AWS S3 is an object store provided by Amazon. It can store files and structures in any format. Dataedo provides a native connector that can be used to document files in S3 in the following formats:
- JSON.
- CSV,
- Apache Avro,
- Apache Parquet,
- Apache ORC,
- Delta Lake,
- Microsoft Excel,
- XML
Prerequisites
IAM User
To document objects stored in S3 with Dataedo, you will need an IAM user with S3 read access which will be used to connect to bucket. To create this user:
- Open IAM resource in AWS Console,
- Open Users tab,
- Click Add Users button,
- Set user name,
- In Select AWS Credential Type, check Access key – Programmatic access,
- In the Permissions section:
- select Attach existing policies directly,
- search for AmazonS3ReadOnlyAccess and check the policy
- (Optional) Set tags,
- Review options and if everything is correct Create User.
- After creating user, save the Access Key and the Secret Key, as you will need them later to authenticate to S3 when connecting with Dataedo.

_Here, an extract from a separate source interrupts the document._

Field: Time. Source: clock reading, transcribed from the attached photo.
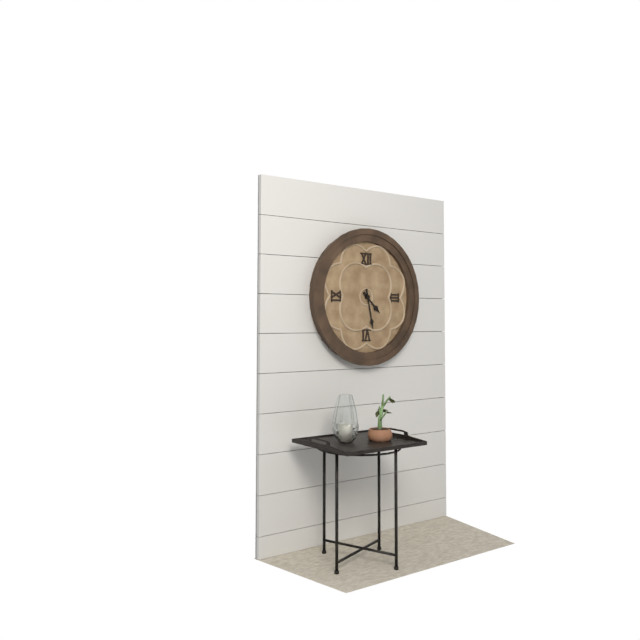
4:28
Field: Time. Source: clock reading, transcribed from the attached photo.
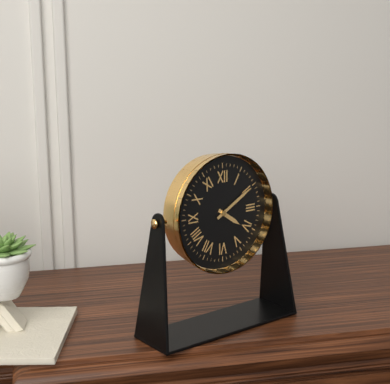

Amazon Resource Name - ARN
Amazon Resource Name (ARN) is a unique identifier of Amazon resource. Dataedo will use it to connect to the selected S3 Bucket. To find ARN:
- Open S3 Resource in AWS Console,
- Open bucket which contains file(s) you want to document,
- Open properties tab,
- Copy the ARN value.
Connecting Dataedo to Amazon S3
Dataedo provides two ways to document file(s) in the S3 bucket. You can either Document an object stored in S3 as structure in existing documentation or Add new documentation.
Document an object stored in S3 as structure in existing documentation
Right-click Structures and select Add/Import File/Structure. In opened window select Import from file.
Select the format of the file to import. If in the next steps you will select more than one file, this will be used as the default choice, although you will be able to select the format for each of the files.
Select Amazon S3 as provider:
In Select file step, click Connect button and provide connection details to Amazon S3:
- ARN - Amazon Resource Name which uniquely identifies S3 Bucket,
- Access Key - key assigned to IAM user which will be used to connect Dataedo to S3 Bucket,
- Secret Key - password for IAM user.
Obtaining connection details was described in the Prerequisites section. Click Next.
In next step, select a file or multiple files to import.
If you selected only one file, Dataedo will try to read this file and if succeded will open a window with schema and fields to provide details for structure.
For multiple files, Dataedo will try to figure out the format of each file. If failed, you will see an error and have to select the type of a file manually. You can also change the format of a file if the recognized format is wrong.
Add new connection to S3 bucket
To connect to S3 and create a new documentation, click Add documentation and choose Database connection.
On the Add documentation window choose Amazon S3:
Provide connection details to Amazon S3:
- ARN - Amazon Resource Name which uniquely identifies S3 Bucket,
- Access Key - key assigned to IAM user which will be used to connect Dataedo to S3 Bucket,
- Secret Key - password for IAM user.
Obtaining connection details was described in the Prerequisites section. Click Next.
Next screen allows you to change name of the documentation under which it will be visible in Dataedo repository.
Select the format of the file to import. If in the next steps you will select more than one file, this will be used as the default choice, although you will be able to select the format for each of the files.
In next step, select a file or multiple files to import.
If you selected only one file, Dataedo will try to read this file and if succeded will open a window with schema and fields to provide details for structure.
For multiple files, Dataedo will try to figure out the format of each file. If failed, you will see an error and have to select the type of a file manually. You can also change the format of a file if the recognized format is wrong.
Outcome
Your S3 objects have been imported to the repository.
Data profiling
Dataedo does not support profiling objects stored in Amazon S3.